Once inebriated in a drinking spree, I came to argue with drinking buddies about what makes us superior to other living and non-living things on the planet. We philosophized about our intellectual superiority, the advancement of mankind in space and technology, Maslow’s hierarchy of needs and the superiority of art in various forms over other discipline, our inability to distinguish (oftentimes) between our divine and mundane passions, the drama in the quest for knowledge and power and the archeological probe how species evolved from inanimate thing to single and complex organism.
We could not agree on anything behind as we shared our knowledge on natural science where animals behave superior to any human advancement, on their particular behavior or instinct. The ability of shark to smell blood miles away, the sophisticated way dolphin communicate, how a homing pigeons and strayed dogs or cats always find their way home, the precision and social interaction of bees and ants, baffled us. Or they might just perhaps superior in one particular domain of intelligence. The more we were confused, to think that of all animals, we are the most unlikely to (we cannot really unless adopted by apes) survive when left alone at birth. Finally, we have no defense against natural disasters as we continue to discover ways to adapt, unlike other animals and plants which could easily adapt after a wildfire, earthquake or deluge.
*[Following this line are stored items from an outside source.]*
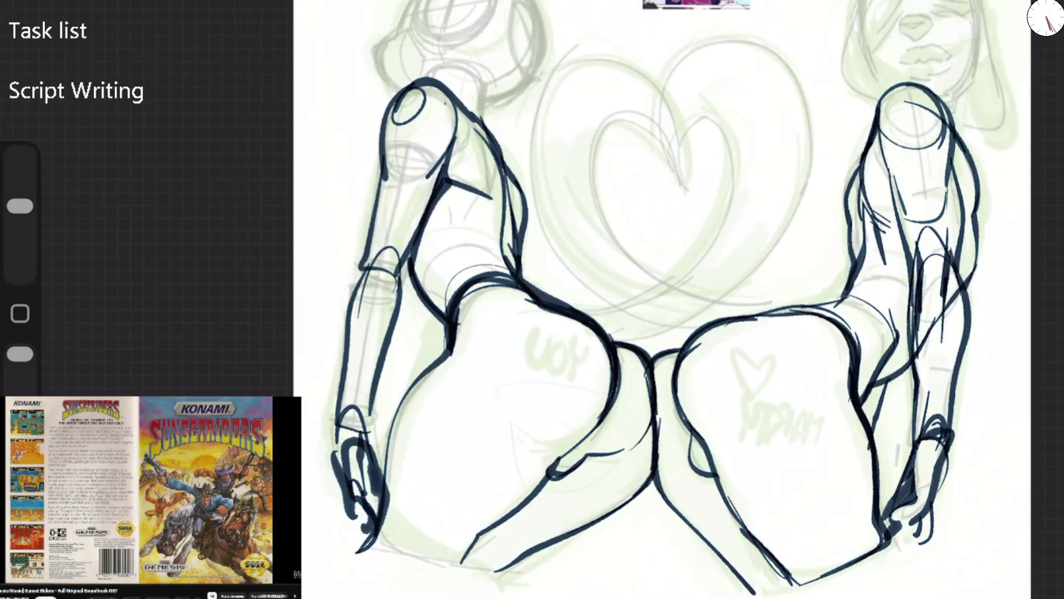
mouse_move(376, 243)
left_mouse_down()
mouse_move(346, 319)
mouse_move(329, 446)
mouse_move(367, 438)
left_mouse_up()
left_click_drag(394, 214, 364, 287)
left_click_drag(408, 236, 363, 460)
However, we still rationalized that what makes us superior to all is our potential to become. A new scientific finding reveals that most of us have not even used 10% of our brain in a lifetime. We could argue that we used more than 10% of our brain but not on worthwhile things, just like spending most of our time on the Internet playing games and forwarding nonsense emails to friends or spending so much time with our family as our ultimate duty as we lend deaf ears to more pressing issues plaguing our society today. We are caught in the web of trying to find a balance of attention in every aspect of our lives throughout our existence. Ah, here again our mind wanders and we recourse to rationalization.
While pondering over the tumbled beer bottles on the table, pausing for some thoughts, one talked of how we need more beer, as the mood dictated not to avoid it as a deppresant. Then one suspected that since we find pleasure in drinking, the answer is maybe on our fingers wrapped on what kept us so intellectually-disposed that night, –er, dawn!
Uereka!
It seems that every aspect of life plus all the ideas in the world are released on our finger tips (corny). We used it often than our heads. We cannot seem to pray the rosary without our fingers toying on the rosary beads often checking out how many more left to finish. We are driving sometime without thinking and, we used it clinging dearly on our object of affection. But animals have fingers too. Perhaps, one of the fingers is the answer to our psychotic inquiry. It is our thumb. (By the way, is the thumb classified as member of the fingers, their older brother or father or is it a different part of the body? ) The thumb, the posable thumb, aside from what separate us from other primates and animals, endows us with tactile reflexes. Thumb has more uses now than before. Many argue that it is better to lose all our fingers than our thumb because it performs more than any of our fingers or all of our fingers combined. We depend on the spacebar to create a space between the words to make a coherent sentence. We develop corn on our thumb due to our addiction to texting and kids usually had it on theirs trying to draw out circles to be able to write legibly in print or cursive writing in the future. While some of us in between lectures find a nook to be alone or while in the CR or sleeping snugly beside our loved one still suck our thumb. Imagine eating with our hands without a thumb, what sort of mess we can make of ourselves. We can express a lot with a gesture with our thumb to affirm or condemn. We can vote even with just our thumb.
Does it really follow to be called human and superior to other beings because of the flexibility of our thumb? We all agreed at the end when we saw the sun was beginning to peek on the horizon. We still have to tidy ourselves up because our recollection had to start at exactly 8:00 in the morning. Well, two and a half hour is still enough to find the greatest use of our thumb.